ATHOS RONALDO MIRALHA DA CUNHA – ESCRITOR
Estamos acostumados, diante dos descalabros da nossa conjuntura, a dizer que o fundo do poço tem ralo ou que isso não me surpreende.
Afinal, são tantas as bizarrices faladas e cometidas que nada nos assombra. Mas trabalho escravo na serra gaúcha e envolvendo três renomadas vinícolas é de causar espanto.
Aqui uma breve pausa para tamborilar com os dedos na mesa. Essa história me deixa reflexivo. Quem sabe um cálice de malbec argentino me ajuda na reflexão?
A gente fica surpreso pela simbologia do vinho: brinda-se à vida com um tinto, com espumante. Congregamos os amigos e abrimos uma garrafa de cabernet. E tanto pode ser o Lote 43 da Miolo ou o Sangue de Boi da Aurora. O que importa é tilintar os cálices. Sejam eles de cristais ou cristal Cica.
O Vale dos Vinhedos é um lugar aprazível. Muito lindo. Tudo é monumental e organizado. As empresas são modelos de eficiência. Um setor da economia que ostenta, suas sedes são verdadeiros castelos.
[A expressão Casa Grande será usada um pouco mais abaixo.]
Quando se fala em trabalho escravo no Brasil o que visualizamos? O Brasil profundo e longe de tudo. De difícil acesso a jornalistas investigativos. Uma fabriqueta de fundo de quintal ou de sobreloja na 25 de março em São Paulo. O Brasil dos invisibilizados da sociedade. O Brasil que não tem o que comer. O Brasil que cata quinquilharias. Os excluídos.
Talvez seja precipitado vincular os lucros das vinícolas ao salário e direitos não pagos aos trabalhadores, mas é o que me leva a pensar.
Estamos percebendo uma nova Casa Grande e novos senhorios. E bem aqui pertinho. Mas não bastou a evidente denúncia das vinícolas, teve ilustre cidadão que tentou explicar e apelou para os argentinos.

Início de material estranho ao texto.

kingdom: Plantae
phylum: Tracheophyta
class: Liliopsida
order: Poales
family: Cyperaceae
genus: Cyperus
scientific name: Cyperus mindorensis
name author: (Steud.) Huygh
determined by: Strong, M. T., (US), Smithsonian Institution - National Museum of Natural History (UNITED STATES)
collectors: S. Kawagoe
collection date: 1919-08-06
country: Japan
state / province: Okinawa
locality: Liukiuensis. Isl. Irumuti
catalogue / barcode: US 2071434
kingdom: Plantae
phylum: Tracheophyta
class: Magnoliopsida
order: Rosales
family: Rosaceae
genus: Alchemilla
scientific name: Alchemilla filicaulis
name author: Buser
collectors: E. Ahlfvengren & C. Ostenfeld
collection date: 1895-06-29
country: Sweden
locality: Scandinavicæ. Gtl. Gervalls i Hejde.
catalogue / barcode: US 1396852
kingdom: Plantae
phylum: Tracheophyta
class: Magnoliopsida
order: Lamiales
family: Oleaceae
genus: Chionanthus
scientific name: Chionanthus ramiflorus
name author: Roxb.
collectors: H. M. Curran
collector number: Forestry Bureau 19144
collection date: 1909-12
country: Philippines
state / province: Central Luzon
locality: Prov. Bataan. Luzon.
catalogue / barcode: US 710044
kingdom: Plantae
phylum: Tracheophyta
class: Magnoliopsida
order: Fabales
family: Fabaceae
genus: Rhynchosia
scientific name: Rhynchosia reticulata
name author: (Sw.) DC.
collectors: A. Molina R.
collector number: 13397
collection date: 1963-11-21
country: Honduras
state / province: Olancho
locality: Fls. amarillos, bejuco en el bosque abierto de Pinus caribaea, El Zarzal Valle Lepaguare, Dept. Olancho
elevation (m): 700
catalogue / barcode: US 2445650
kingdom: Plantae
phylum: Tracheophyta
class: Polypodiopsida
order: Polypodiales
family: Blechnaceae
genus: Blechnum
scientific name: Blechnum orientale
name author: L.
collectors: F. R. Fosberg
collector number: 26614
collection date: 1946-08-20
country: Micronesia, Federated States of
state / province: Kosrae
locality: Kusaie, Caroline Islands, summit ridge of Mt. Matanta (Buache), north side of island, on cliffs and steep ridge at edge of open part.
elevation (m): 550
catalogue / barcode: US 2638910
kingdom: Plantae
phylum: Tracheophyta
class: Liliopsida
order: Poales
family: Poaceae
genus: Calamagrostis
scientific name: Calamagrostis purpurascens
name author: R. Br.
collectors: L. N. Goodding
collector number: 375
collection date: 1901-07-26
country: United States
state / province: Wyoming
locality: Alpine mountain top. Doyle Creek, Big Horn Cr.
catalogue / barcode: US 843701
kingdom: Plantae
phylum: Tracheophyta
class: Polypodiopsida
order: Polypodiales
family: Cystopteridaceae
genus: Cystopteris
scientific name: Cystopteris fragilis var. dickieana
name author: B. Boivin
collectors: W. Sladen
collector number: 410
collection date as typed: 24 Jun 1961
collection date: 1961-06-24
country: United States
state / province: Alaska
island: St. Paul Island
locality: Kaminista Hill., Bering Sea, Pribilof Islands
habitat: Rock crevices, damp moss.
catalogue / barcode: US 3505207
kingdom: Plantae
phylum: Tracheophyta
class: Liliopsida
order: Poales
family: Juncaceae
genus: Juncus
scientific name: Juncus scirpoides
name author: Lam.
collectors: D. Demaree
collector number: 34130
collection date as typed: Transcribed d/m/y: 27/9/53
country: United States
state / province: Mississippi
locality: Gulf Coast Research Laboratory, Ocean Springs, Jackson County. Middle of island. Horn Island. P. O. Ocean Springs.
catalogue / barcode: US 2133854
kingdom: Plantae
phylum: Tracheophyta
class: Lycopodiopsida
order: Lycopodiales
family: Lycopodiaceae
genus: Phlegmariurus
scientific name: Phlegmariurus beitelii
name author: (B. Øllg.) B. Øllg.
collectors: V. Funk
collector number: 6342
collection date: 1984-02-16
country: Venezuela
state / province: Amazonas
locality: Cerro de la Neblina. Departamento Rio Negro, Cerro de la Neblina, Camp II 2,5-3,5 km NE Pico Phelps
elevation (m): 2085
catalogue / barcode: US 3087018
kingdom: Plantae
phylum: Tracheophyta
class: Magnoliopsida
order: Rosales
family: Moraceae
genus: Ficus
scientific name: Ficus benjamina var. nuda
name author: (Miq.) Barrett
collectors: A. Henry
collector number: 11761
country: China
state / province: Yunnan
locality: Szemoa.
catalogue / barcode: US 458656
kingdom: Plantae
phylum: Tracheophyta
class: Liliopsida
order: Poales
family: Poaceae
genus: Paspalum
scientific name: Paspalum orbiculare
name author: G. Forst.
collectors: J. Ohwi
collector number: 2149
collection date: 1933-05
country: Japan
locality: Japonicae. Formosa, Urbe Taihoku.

As empresas deveriam contratar os argentinos e especificou os porquês. Pois os baianos só sabem tocar tambores. Então, o patriota e vereador faz um discurso na câmara de Caxias do Sul e eleva nosso índice de estupefação na vigésima segunda potência. Um discurso recheado de xenofobia, aporofobia, racista e preconceituoso. Só faltou dizer tintim no final da fala.
Lembre-se quando for rodar um tinto da serra gaúcha, no seu cálice sinta os aromas de frutas vermelhas, carvalho, lembranças de chocolate amargo e nos vinhos brancos você pode sentir gosto de maçã verde e uma leve adstringência.
E, por fim, sinta o retrogosto com notas de sangue. Enfim, eu toco bumbo-leguero, mas tenho o atenuante de ser neto de uruguaios. Então, vereador, tem vaga?